Vorliegender Auszug:
Kleiner Ausflug in das reale Alltagsleben

Vermeiden Sie ein asiatisches Restaurant? Denken Sie beim Gang zum Chinesen an die Hunnenrede Wilhelms II. (1859 – 1941) „… auf das noch in 1.000 Jahren kein Chinese es wagt, einen Deutschen auch nur scheel anzusehen!“? Fühlen Sie sich beim Besuch eines griechischen Restaurants unmittelbar an die Militärdiktatur 1967 – 1974 erinnert? Oder assoziieren Sie spontan unterschiedliche Reproduktionsstrategien, wenn Sie einen Mitbürger afrikanischer Herkunft sehen?

Wahrscheinlich nicht. Trotzdem sind die Claqueure des westlichen Establishments fest davon überzeugt, dass Deutschland und andere Gesellschaften des Westens ein Riesenproblem mit Rassismus haben. Warum? Da sind wir wieder bei den Nullitäten, die zu Riesenproblemen aufgepumpt werden. Warum wird soviel gepumpt? Könnte die postmoderne Philosophie hier mehr als ein Zünglein an der Waage sein? Kleiner Lidschlag zurück.

Übungsaufgaben:
**1.** Welchen Zeitraum gibt der Auszug über Rassismus im Alltag für die griechische Militärdiktatur an?
**2.** Führen Sie den Auszug über Rassismus im Alltag im Anschluss an seinen letzten Satz fort.

Übungsdaten:
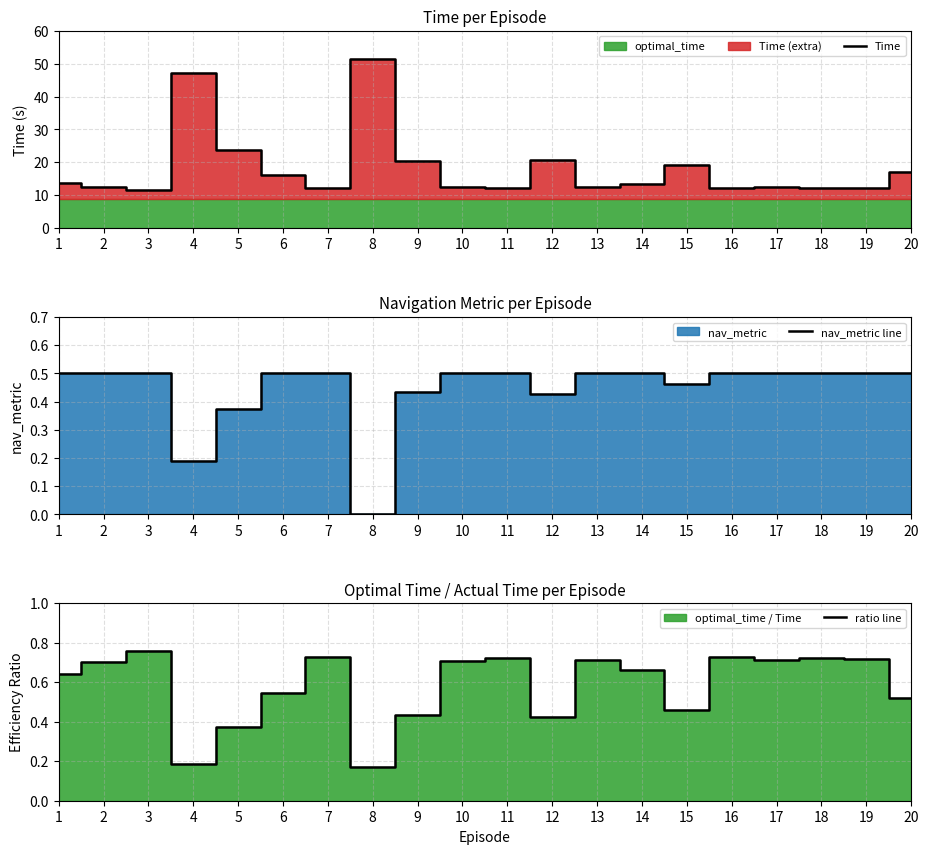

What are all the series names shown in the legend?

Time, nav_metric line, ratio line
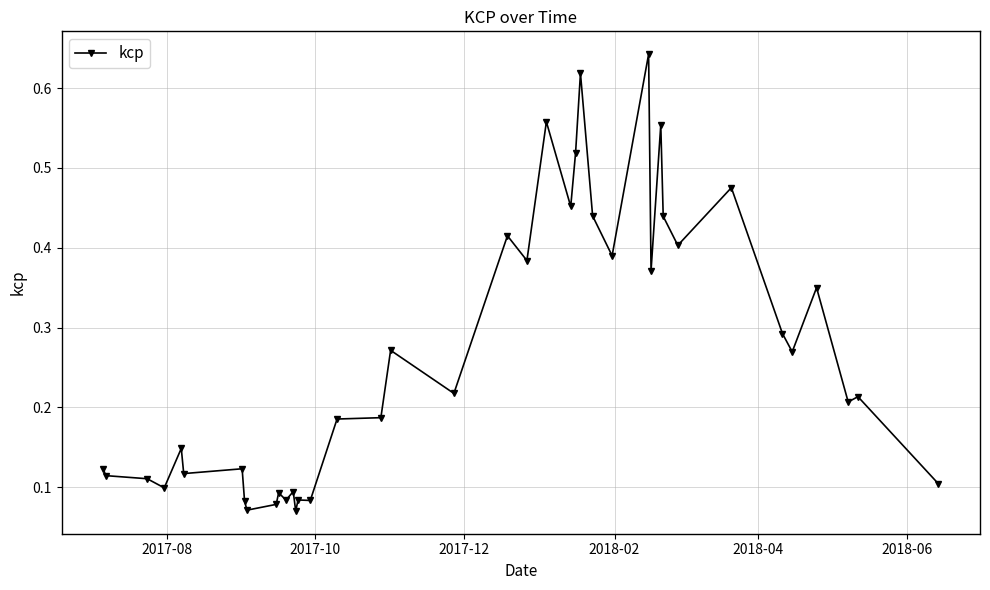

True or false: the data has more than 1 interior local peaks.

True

Lösungen:
**1.** Die Jahre 1967 bis 1974.

**2.**
Diese philosophische Strömung ist in den 50er Jahren des letzten Jahrhunderts entstanden und geht davon aus, dass die maßgeblichen Projekte der Moderne gescheitert sind. Mit Projekten sind unter anderem die Naturwissenschaften sowie Sozialismus und Kommunismus gemeint, um die Wichtigsten zu nennen. Sie haben ihre Versprechungen von einer besseren Welt nicht gehalten und stattdessen Auschwitz und Hiroshima möglich gemacht. Der postmodernen Philosophie zufolge gibt es keine allgemein verbindlichen Wahrheiten mehr. Diese seien immer eine Frage von Macht und Diskurs. Für politische Vorstellungen mag das durchaus zutreffend sein.

Postmoderne Philosophen gehen aber noch viel weiter. Für sie sind auch Objektivität und naturwissenschaftliche Experimente sowie ihre nachprüfbaren und messbaren Ergebnisse letztlich eine Frage von öffentlichen Diskussionen, Interpretationen, Macht und Emotionalität. Überspitzt ausgedrückt: Eins plus eins ist nicht immer gleich zwei, sondern man kann unter bestimmten gesellschaftlichen Bedingungen und subjektiven atmosphärischen Schwingungen auch schon mal „2,3“ antworten. Jeder habe eben seine eigene Wahrheit.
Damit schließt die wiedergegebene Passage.